Advanced technology, like GPS satellite to locate specific small-diameter trees, is streamlining the removal process.
“We can use private, commercial business to help us do that thinning to help mitigate the cost of forest thinning,” Marcus says, adding that businesses can take the problem of too many small trees and turn it into an opportunity. “Technology is coming around now to be able to make use of that material. Arizona could be a leader in the biomass industry. We have the resources to do it.”
More to be done
Brossart asks Arizonans to get involved. “Arizonans need to express their support for forest thinning and prescribed burning, reestablishing a forest products industry, adaptive management of treated forest lands and limiting fire borrowing so these projects can be fully funded.”
Fire borrowing is the process of shifting money designated for forest maintenance and restoration and using it for fire suppression. Without the availability of disaster relief funds and with the cost of suppression so much higher than maintenance and restoration, the operational budget is rapidly depleted, leaving little funding for restorative efforts. Forest fire fuel continues to grow, larger fires ensue, and the cycle continues.

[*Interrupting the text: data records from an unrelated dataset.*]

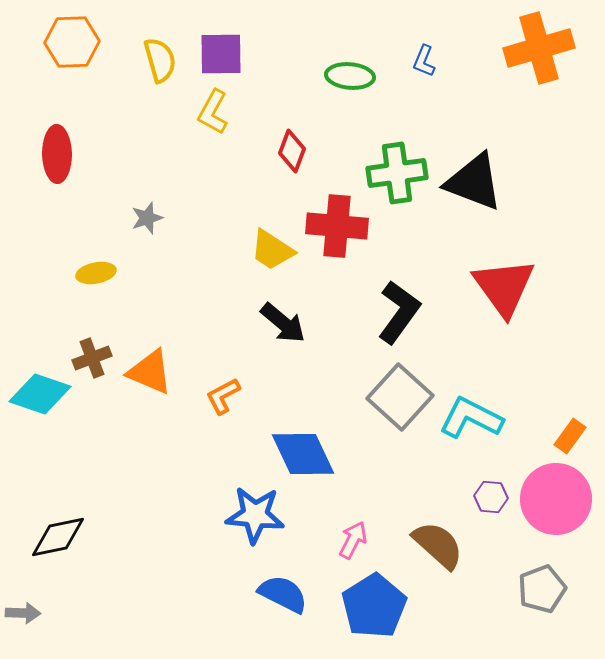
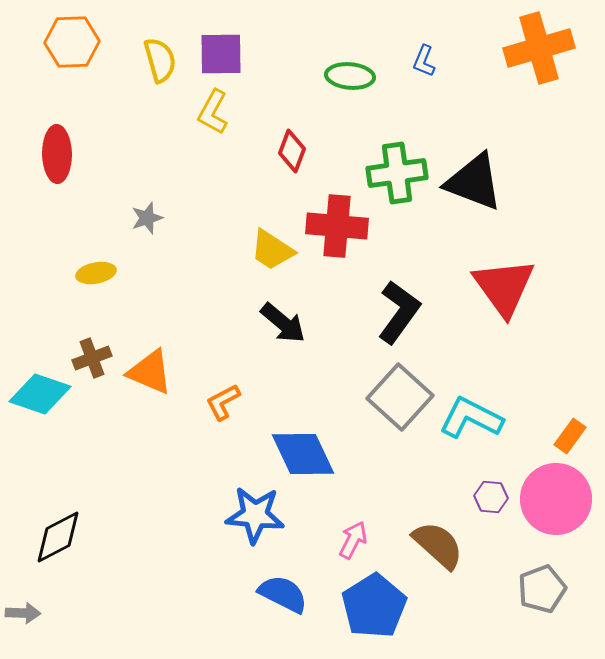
orange L-shape: moved 6 px down
black diamond: rotated 16 degrees counterclockwise
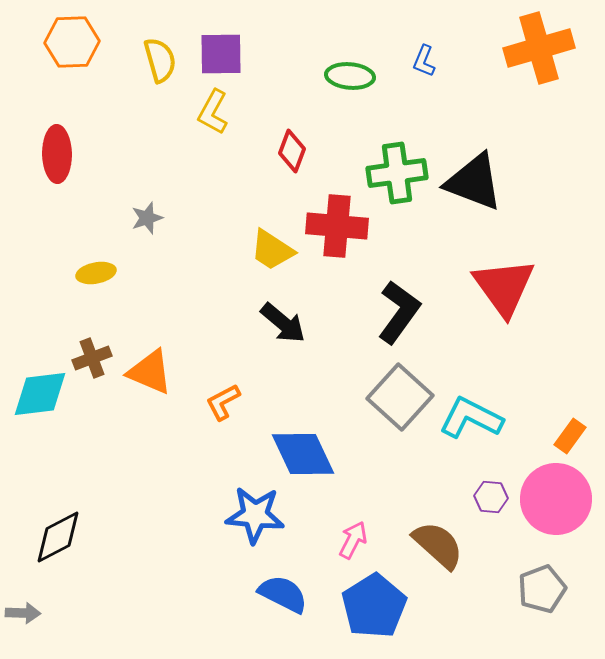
cyan diamond: rotated 26 degrees counterclockwise
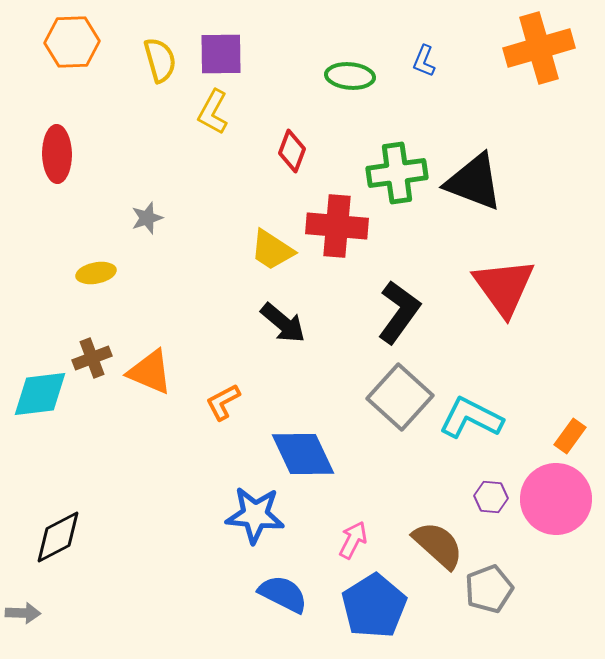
gray pentagon: moved 53 px left
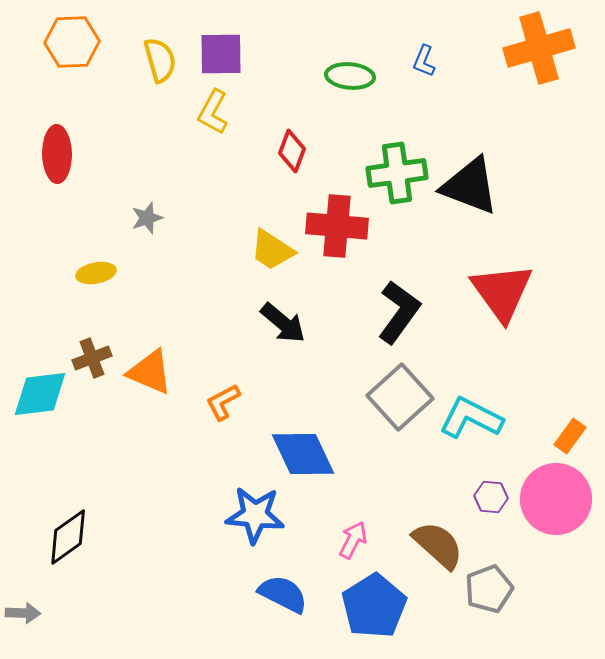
black triangle: moved 4 px left, 4 px down
red triangle: moved 2 px left, 5 px down
gray square: rotated 6 degrees clockwise
black diamond: moved 10 px right; rotated 8 degrees counterclockwise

“These catastrophic fires are getting worse every year,” Marcus says, “and we have the ability to prevent billions of dollars in damage by spending a few million dollars today.”
He explains that there are bills currently in the legislature to address this problem but no resolution has materialized.
“Don’t minimize calling your representatives,” he says, “That’s how things get changed.”
He says residents should also talk with city officials and state legislators.
“I would like to see the state of Arizona take a leadership role in moving forward for a solution that gets us healthy forests.”
“Only when we get the majority of the people who live in the state to appreciate the importance of this problem will we be able to move in the direction we need to so we don’t have these catastrophic fires,” Marcus says.